Human M-CSF enzyme-linked immunoassay kit
| Specification | 96 Test |
|---|---|
| Sensitivity | 1.41 pg/ml (50 μl);15.89 pg/ml (10 μl) |
| Standard Curve Range | 78.13~5000 pg/ml |
| Standard Curve Gradient | 7 Points |
| Number of Incubations | 2 |
| Sample Volume | 50 μl/10 μl |
| Type | Fully Ready-to-Use |
| Operation Duration | 120min |
| pg/ml | O.D. | Average | Corrected | |
|---|---|---|---|---|
| 0.00 | 0.0157 | 0.0157 | 0.0157 | |
| 78.13 | 0.0691 | 0.0610 | 0.0651 | 0.0494 |
| 156.25 | 0.1317 | 0.1102 | 0.1210 | 0.1053 |
| 312.50 | 0.2432 | 0.2484 | 0.2458 | 0.2301 |
| 625.00 | 0.4781 | 0.4755 | 0.4768 | 0.4611 |
| 1250.00 | 0.9490 | 0.9950 | 0.9720 | 0.9563 |
| 2500.00 | 2.0360 | 1.7810 | 1.9085 | 1.8928 |
| 5000.00 | 3.3130 | 3.2000 | 3.2565 | 3.2408 |
Precision
| Intra-assay Precision | Inter-assay Precision | |||||
| Sample Number | S1 | S2 | S3 | S1 | S2 | S3 |
| 22 | 22 | 22 | 6 | 6 | 6 | |
| Average(pg/ml) | 165.6 | 689.8 | 2146.1 | 110.7 | 548.3 | 1660.5 |
| Standard Deviation | 9.8 | 42.2 | 119.7 | 5.2 | 37.6 | 83.2 |
| Coefficient of Variation(%) | 5.9 | 6.1 | 5.6 | 4.7 | 6.9 | 5.0 |
Intra-assay Precision (Precision within an assay) Three samples of known concentration were tested twenty times on one plate to assess intra-assay precision.
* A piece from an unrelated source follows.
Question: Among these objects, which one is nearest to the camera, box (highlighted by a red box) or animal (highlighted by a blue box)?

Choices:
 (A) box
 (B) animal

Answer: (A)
Inter-assay Precision (Precision between assays) Three samples of known concentration were tested six times on one plate to assess intra-assay precision.
Spike Recovery
The spike recovery was evaluated by spiking 3 levels of human M-CSF into health human serum sample. The un-spiked serum was used as blank in this experiment.
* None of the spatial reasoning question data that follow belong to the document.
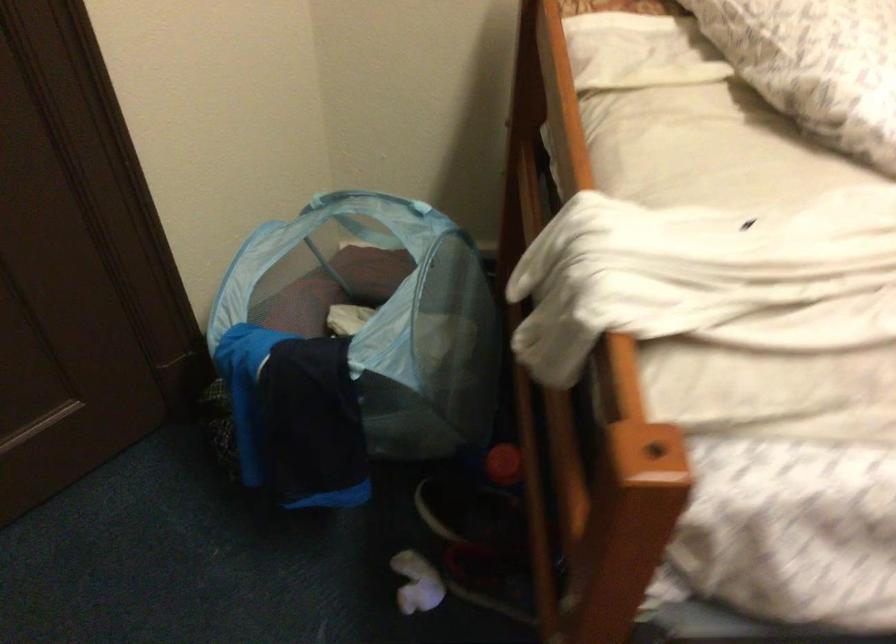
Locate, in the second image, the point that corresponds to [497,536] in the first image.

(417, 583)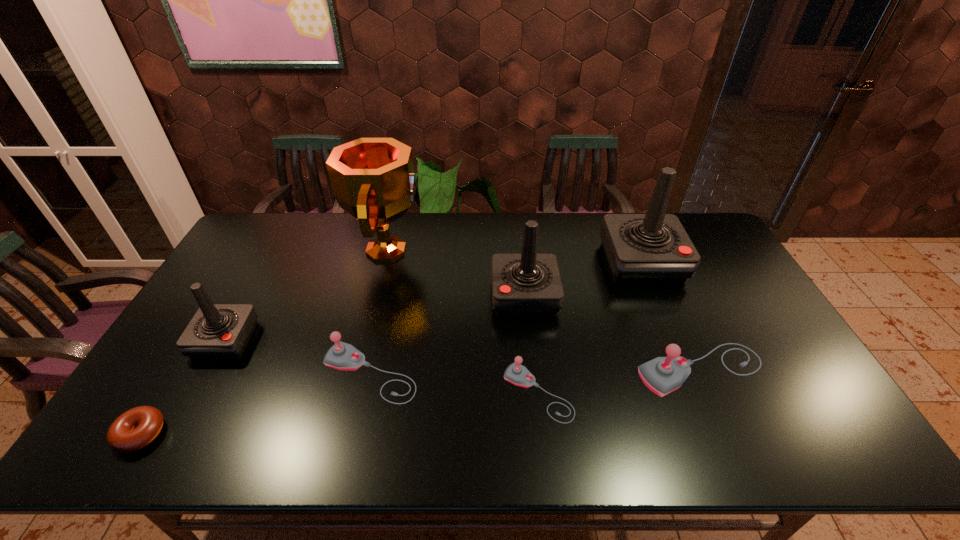
This screenshot has width=960, height=540. I want to click on vacant space in between the biggest gray joystick and the fourth shortest joystick, so click(463, 355).

Find the location of a particular element. Image resolution: width=960 pixels, height=540 pixels. free space that is in between the shortest joystick and the doughnut is located at coordinates (339, 413).

In order to click on vacant point located between the tallest joystick and the fourth shortest object in this screenshot , I will do `click(671, 316)`.

Point out which object is positioned as the fourth nearest to the gold award. Please provide its 2D coordinates. Your answer should be formatted as a tuple, i.e. [(x, y)], where the tuple contains the x and y coordinates of a point satisfying the conditions above.

[(517, 374)]

Identify which object is the third nearest to the gold award. Please provide its 2D coordinates. Your answer should be formatted as a tuple, i.e. [(x, y)], where the tuple contains the x and y coordinates of a point satisfying the conditions above.

[(217, 331)]

Find the location of a particular element. the fourth closest joystick relative to the biggest red joystick is located at coordinates (342, 356).

Locate which joystick ranks in proximity to the award. Please provide its 2D coordinates. Your answer should be formatted as a tuple, i.e. [(x, y)], where the tuple contains the x and y coordinates of a point satisfying the conditions above.

[(342, 356)]

Identify which red joystick is located as the second nearest to the third tallest joystick. Please provide its 2D coordinates. Your answer should be formatted as a tuple, i.e. [(x, y)], where the tuple contains the x and y coordinates of a point satisfying the conditions above.

[(653, 248)]

You are a GUI agent. You are given a task and a screenshot of the screen. Output one action in this format:
    pyautogui.click(x=<x>, y=<y>)
    Task: Click on the red joystick that stands as the closest to the leftmost joystick
    
    Given the screenshot: What is the action you would take?
    pyautogui.click(x=529, y=284)

The width and height of the screenshot is (960, 540). Identify the location of gray joystick identified as the third closest to the tallest joystick. (342, 356).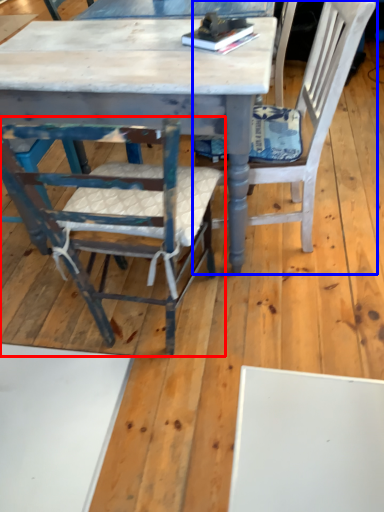
Question: Which of the following is the closest to the observer, chair (highlighted by a red box) or chair (highlighted by a blue box)?

Choices:
 (A) chair
 (B) chair

Answer: (A)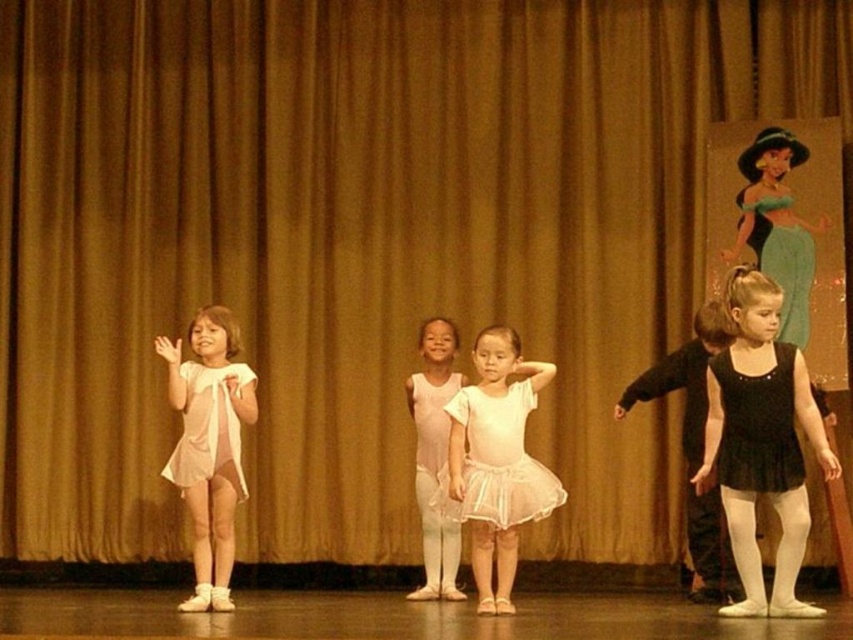
Can you confirm if black satin dress at lower right is positioned above pink satin tutu at center?

Yes, black satin dress at lower right is above pink satin tutu at center.

Does black satin dress at lower right appear on the right side of pink satin tutu at center?

Yes, black satin dress at lower right is to the right of pink satin tutu at center.

Find the location of a particular element. The height and width of the screenshot is (640, 853). black satin dress at lower right is located at coordinates (757, 426).

Who is shorter, white tulle skirt at center or black matte ballet dress at right?

white tulle skirt at center is shorter.

In the scene shown: Can you confirm if white tulle skirt at center is shorter than black matte ballet dress at right?

Yes.

Is point (525, 513) behind point (699, 358)?

No, (525, 513) is closer to viewer.

The width and height of the screenshot is (853, 640). I want to click on white tulle skirt at center, so pos(497,461).

Can you confirm if white tulle skirt at center is positioned below black satin dress at lower right?

Correct, white tulle skirt at center is located below black satin dress at lower right.

What do you see at coordinates (497, 461) in the screenshot?
I see `white tulle skirt at center` at bounding box center [497, 461].

Image resolution: width=853 pixels, height=640 pixels. I want to click on white tulle skirt at center, so click(497, 461).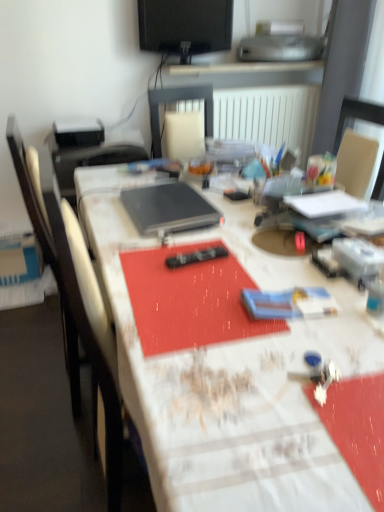
The width and height of the screenshot is (384, 512). What are the coordinates of `vacant space to the right of black plastic remote control at center` in the screenshot? It's located at (259, 259).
The recovery ranged from 72% to 121% with an overall mean recovery of 105%.
Sample Values
| Sample Matrix | Sample Evaluated | Range (pg/ml) | Detectable (%) | Mean of Detectable (pg/ml) |
|---|---|---|---|---|
| Serum | 30 | 684.79-1505.39 | 100 | 1024.43 |
Serum/Plasma – Thirty samples from apparently healthy volunteers were evaluated for the presence of CD137/4-1BB/TNFRSF9 in this assay. No medical histories were available for the donors.
Product Data Sheet
Background: M-CSF
M-CSF, also known as CSF-1, is a four-alpha -helical-bundle cytokine that is the primary regulator of macrophage survival, proliferation and differentiation. M-CSF protein is also essential for the survival and proliferation of osteoclast progenitors. M-CSF also primes and enhances macrophage killing of tumor cells and microorganisms, regulates the release of cytokines and other inflammatory modulators from macrophages, and stimulates pinocytosis. M-CSF increases during pregnancy to support implantation and growth of the decidua and placenta. Sources of M-CSF include fibroblasts, activated macrophages, endometrial secretory epithelium, bone marrow stromal cells and activated endothelial cells . The M-CSF receptor (c-fms) transduces its pleotropic effects and mediates its endocytosis. M-CSF mRNAs of various sizes occur. Full length mouse M-CSF transcripts encode a 520 amino acid (aa) type I transmembrane (TM) protein with a 462 aa extracellular region, a 21 aa TM domain, and a 37 aa cytoplasmic tail that forms a 140 kDa covalent dimer. Differential processing produces two proteolytically cleaved, secreted dimers. One is an N- and O- glycosylated 86 kDa dimer, while the other is modified by both glycosylation and chondroitin-sulfate proteoglycan (PG) to generate a 200 kDa subunit. Although PG-modified M-CSF protein can circulate, it may be immobilized by attachment to type V collagen . Shorter transcripts encode M‑CSF that lacks cleavage and PG sites and produces an N-glycosylated 68 kDa TM dimer and a slowly produced 44 kDa secreted dimer. Although forms may vary in activity and half-life, all contain the N-terminal 150 aa portion that is necessary and sufficient for interaction with the M-CSF receptor. The first 229 aa of mature mouse M-CSF shares 87%, 83%, 82% and 81% aa identity with corresponding regions of rat, dog, cow and human M-CSF, respectively. Human M‑CSF is active in the mouse, but mouse M-CSF is reported to be species-specific.